Eurozone nations have urged Greece to announce major deficit-control plans by the middle of March, in a bid to add teeth to last week’s vague pledge of support for Greece:
Reuters: “Financial markets are completely wrong if they think they can destroy Greece,” Jean-Claude Juncker, Luxembourg’s prime minister and chairman of the finance ministers’ meeting in Brussels, told a news conference.
He and others went to lengths to say Greece had 30 days to prove its plans were off to a convincing start and he said that Athens could count on unspecified support if that was not the case and markets refused to give it breathing space.
Greece would have to prove on a day-to-day basis between now and March 16 that it was on track and, if short of the mark, come up with proposals for further measures to meet its target of a four-percentage-point cut in the deficit this year.
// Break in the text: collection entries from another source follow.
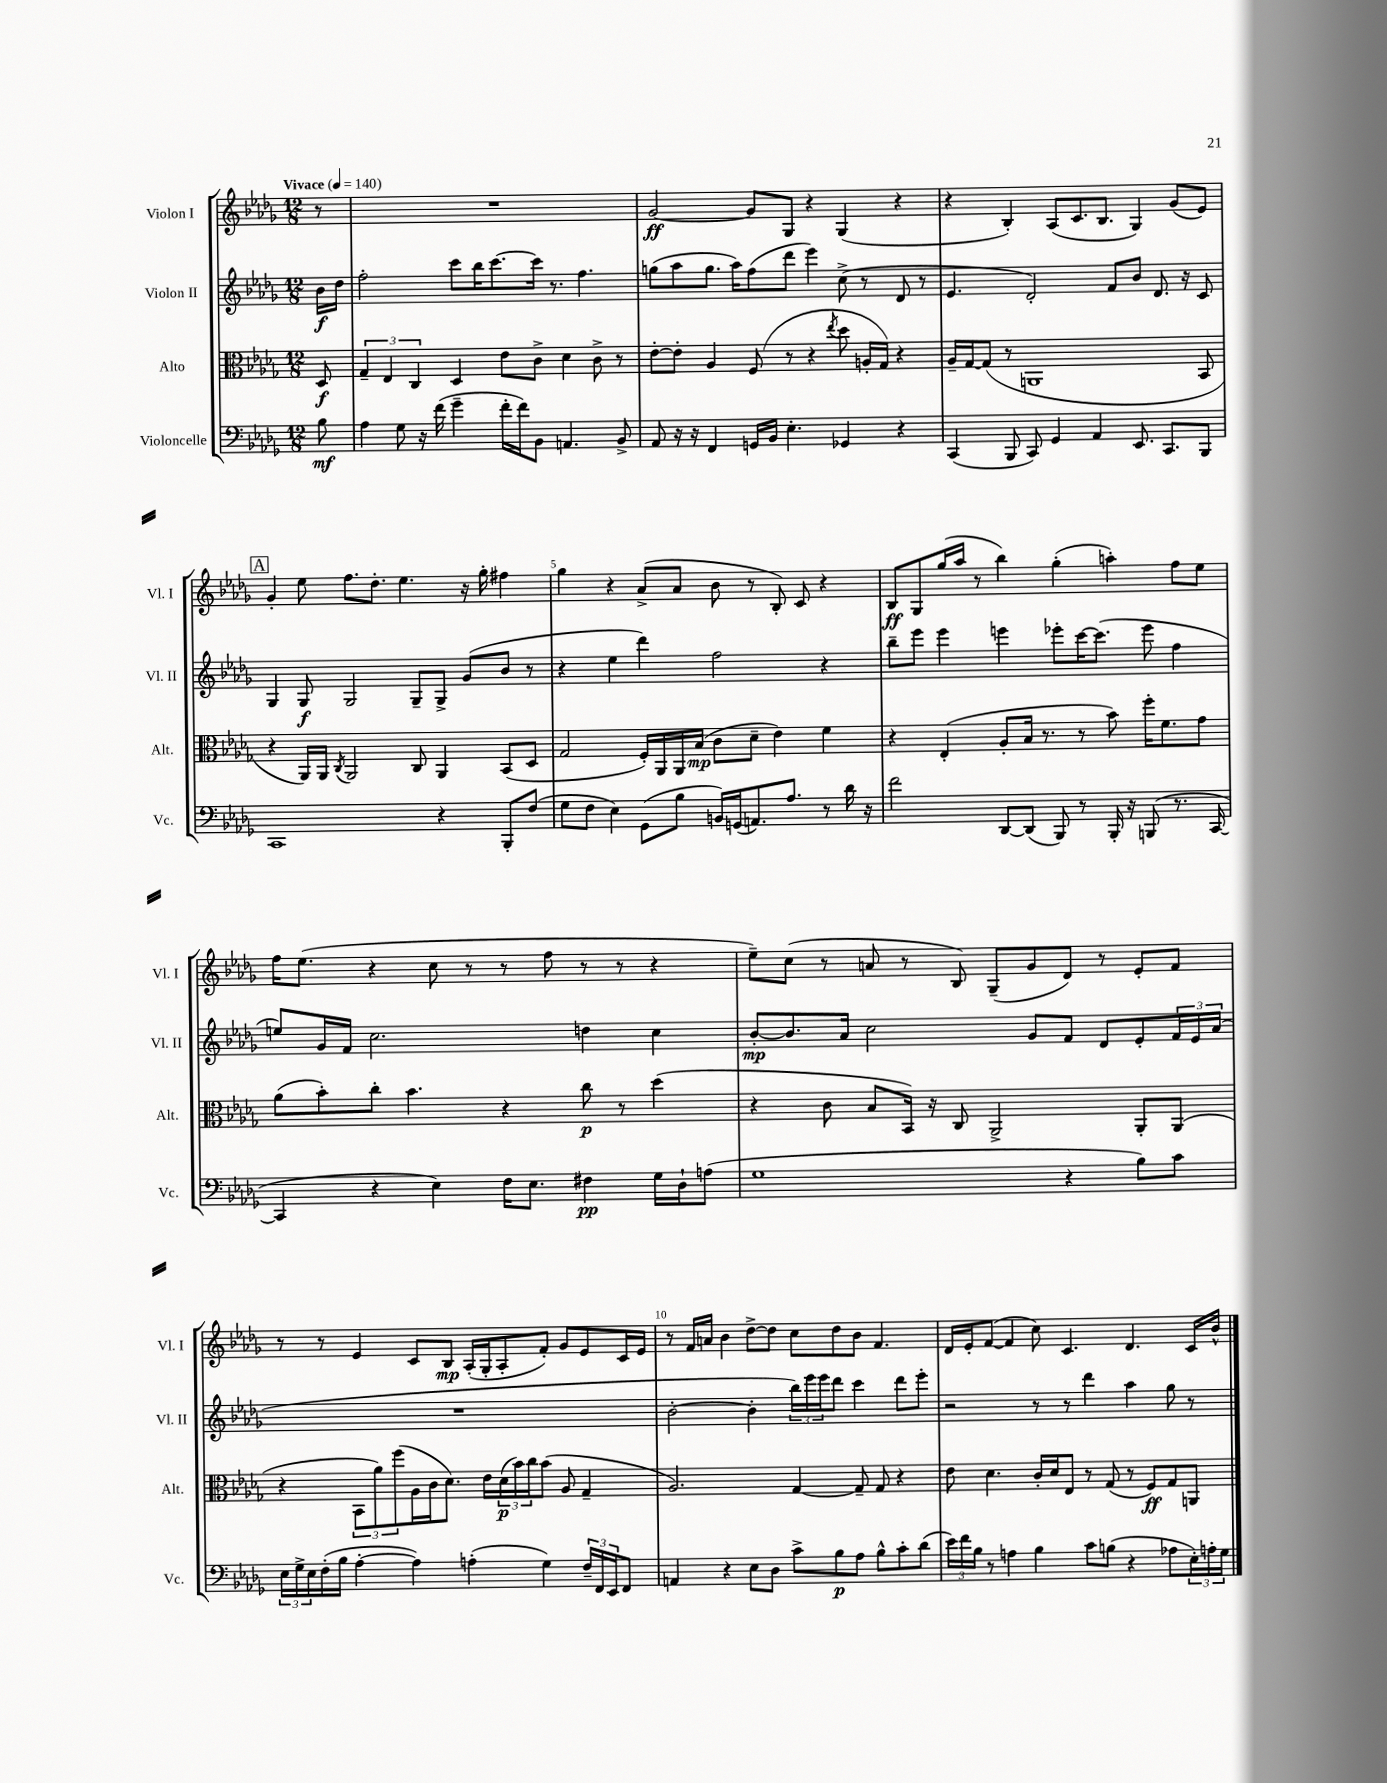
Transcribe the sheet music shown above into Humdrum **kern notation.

**kern	**kern	**kern	**kern
*staff4	*staff3	*staff2	*staff1
*clefF4	*clefC3	*clefG2	*clefG2
*k[b-e-a-d-g-]	*k[b-e-a-d-g-]	*k[b-e-a-d-g-]	*k[b-e-a-d-g-]
*M12/8	*M12/8	*M12/8	*M12/8
*MM140	*MM140	*MM140	*MM140
8B-\	8D-/	16b-\LL	8r
.	.	16dd-\JJ	.
=	=	=	=
4A-\	6G-~/	2ff'\	1.r
.	6E-/	.	.
8G-\	.	.	.
.	6C/	.	.
16r	.	.	.
(16f\	.	.	.
4g-~\	4D-/	8ccc\L	.
.	.	16bb-\K	.
.	.	[8.ccc\	.
16f'\LL	8e-\L	.	.
16f\J)	.	.	.
8BB-\J	8c^\J	16ccc\]Jk	.
.	.	8.r	.
4.AA/	4d-\	.	.
.	.	4.ff\	.
.	8c^\	.	.
8BB-^/	8r	.	.
=	=	=	=
8AA-/	[8e-'\L	(8gg\L	[2g-/
16r	8e-'\]J	8aa-\	.
16r	.	.	.
4FF/	4A-/	8.gg\J	.
.	.	16aa-\LK)	.
16GG/LL	(8F/	(8ff\	8g-/]L
16BB-/JJ	.	.	.
4.E-'\	8r	8ddd-\J	8G-/J
.	4r	4eee-\)	4r
.	8qee-/	.	.
4GG-/	8dd-\	(8cc^\	(4G-/
.	16A'/LL	8r	.
.	16G-/JJ)	.	.
4r	4r	8d-/	4r
.	.	8r	.
=	=	=	=
(4CC/	16A-~/LL	4.e-/	4r
.	[16G-/J	.	.
.	(8G-/]J	.	.
8BBB-/	8r	.	4B-'/)
8CC/)	1AA	2d-'/)	.
4GG-/	.	.	(8A-/L
.	.	.	8.c/
4AA-/	.	.	.
.	.	.	8.B-/J
.	.	8f/L	.
8.EE-/	.	8b-/J	4G-/)
.	.	8.d-/	.
8.CC/L	.	.	.
.	.	.	(8g-/L
.	.	16r	.
8BBB-/J	8BB-/	8c/	8e-/J)
=	=	=	=
1CC	4r	4G-/	4g-'/
.	16AA-/LL)	8G-/	8ee-\
.	16AA-/JJ	.	.
.	8qC/	.	.
.	2AA-/	2G-/	8.ff\L
.	.	.	8.dd-'\J
.	.	.	4.ee-\
.	8C/	8G-~/L	.
4r	4AA-/	8G-^/J	.
.	.	(8g-/L	16r
.	.	.	16gg-'\
8BBB-'/L	(8BB-/L	8b-/J	4ff#\
(8F/J	8D-/J	8r	.
=	=	=	=
8G-\L	2G-/	4r	4gg-\
8F\J	.	.	.
4E-\)	.	4ee-\	4r
(8GG-\L	16F'/LL)	4ddd-\)	(8a-^/L
.	16AA-/	.	.
8B-\J	16AA-/	.	8a-/J
.	(16B-/JJ	.	.
16BB/LL)	8c\L	2ff\	8b-\
(16GG/J	.	.	.
8.AA/)	8d-~\J	.	8r
.	4e-\)	.	8B-'/)
8.A-/J	.	.	.
.	.	.	8c/
8r	4f\	4r	4r
16d-\	.	.	.
16r	.	.	.
=	=	=	=
2f\	4r	8bb-~\L	8B-/L
.	.	8eee-\J	8G-/
.	(4E-'/	4eee-\	(16gg-/L
.	.	.	16aa-/JJ
.	.	.	8r
[8DD-/L	8A-'/L	4eee\	4bb-\)
(8DD-/]J	16B-/Jk	.	.
.	8.r	.	.
8BBB-/)	.	8eee-'\L	(4gg-'\
8r	8r	[16ccc\K	.
.	.	(8.ccc\]J	.
16BBB-'/	8b-\)	.	4aa'\)
16r	.	.	.
(8BBB/	16ff'\LK	8eee-\	.
.	8.f\	.	.
8.r	.	4ff\	8ff\L
.	8g-\J	.	8ee-\J
[16CC/	.	.	.
=	=	=	=
4CC/]	(8a-\L	8ee/L)	16ff\LK
.	.	.	(8.ee-\J
.	8b-'\)	16g-/L	.
.	.	16f/JJ	.
4r	8cc'\J	2.cc\	4r
.	4.b-\	.	.
4E-\)	.	.	8cc\
.	.	.	8r
16F\LK	4r	.	8r
8.E-\J	.	.	.
.	.	.	8ff\
4F#\	8cc\	4dd\	8r
.	8r	.	8r
16G-\LL	(4dd-\	4cc\	4r
16D-`\J	.	.	.
(8A\J	.	.	.
=	=	=	=
1G-	4r	[8b-'/L	8ee-~\L)
.	.	8.b-/]	(8cc\J
.	8c\	.	8r
.	.	16a-/Jk	.
.	8B-/L	2cc\	8a/
.	16BB-/Jk)	.	8r
.	16r	.	.
.	8C/	.	8B-/)
.	2AA-^/	.	(8G-~/L
.	.	8g-/L	8g-/
4r	.	8f/J	8d-/J)
.	.	8d-/L	8r
8B-\L)	8AA-'/L	8e-'/	8e-'/L
8c\J	(8AA-/J	24f/L	8f/J
.	.	24e-/	.
.	.	(24a-/JJ	.
=	=	=	=
24E-\LL	4r	1.r	8r
24G-^\	.	.	.
24E-\	.	.	.
(16F'\	.	.	8r
16B-\JJ	.	.	.
[4A-'\	12BB-\L	.	4e-/
.	12a-\)	.	.
.	(12ff\	.	.
4A-\])	16A-\L	.	8c/L
.	16c\J	.	.
.	8.d-\J)	.	8B-/J
(4A'\	.	.	(16A-'/LL
.	16e-\LL	.	16G-'/J
.	(24d-\	.	8A-'/
.	24b-\)	.	.
.	24cc\J	.	.
4G-\)	(8b-\J	.	8f'/J)
.	8A-/	.	8g-/L
24F~/LL	4G-~/	.	8e-/
24FF/	.	.	.
24EE-/J	.	.	.
8FF/J	.	.	16c/L
.	.	.	16e-/JJ
=	=	=	=
4AA/	2.A-/)	[2b-'\	8r
.	.	.	16f/LL
.	.	.	16a/JJ
4r	.	.	4b-\
8E-\L	.	4b-'\]	[8dd-^\L
8D-\J	.	.	8dd-\]J
8c^\L	[4G-/	24bb-\LL)	8cc\L
.	.	24eee-\	.
.	.	24eee-\J	.
8B-\	.	8ddd-\J	8dd-\
8A-\J	8G-~/]	4ccc\	8b-\J
8B-^^\L	8G-/	.	4.f/
8c'\	4r	8ddd-\L	.
(8d-\J	.	8eee-'\J	.
=	=	=	=
24e-\LL)	8e-\	2r	16d-/LL
24f\	.	.	.
.	.	.	16e-'/J
24B-\JJ	.	.	.
8r	4.d-\	.	([8f/J
4A\	.	.	4f/]
4B-\	16c'/LL	8r	8cc\)
.	16d-/J	.	.
.	8E-/J	8r	4.c/
8c\L	8r	4ddd-\	.
(8B\J	(8G-/	.	.
4r	8r	4aa-\	4.d-/
.	8F/L)	.	.
8A-\L	8G-/	8gg-\	.
24E-'\L)	8AA/J	8r	16c/LL
24A'\	.	.	.
.	.	.	16b-^^/JJ
24G-\JJ	.	.	.
==	==	==	==
*-	*-	*-	*-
Meanwhile, Greece doesn’t appear eager to take action or take responsibility for its debt problems. Instead, they are resisting calls for greater action, blaming speculators, and implicitly asking for a bailout:
[Emphasis added]: Papaconstantinou said urging Greece to do more right now made no sense and suggested ministers develop on the pledges of support that leaders made after emergency talks last Thursday. “If we announce new (Greek fiscal) measures today, will that stop markets attacking Greece?” he asked.
“My guess is what will stop markets attacking Greece is a further, more explicit message that makes operational what has been decided last Thursday at the European Council (summit).”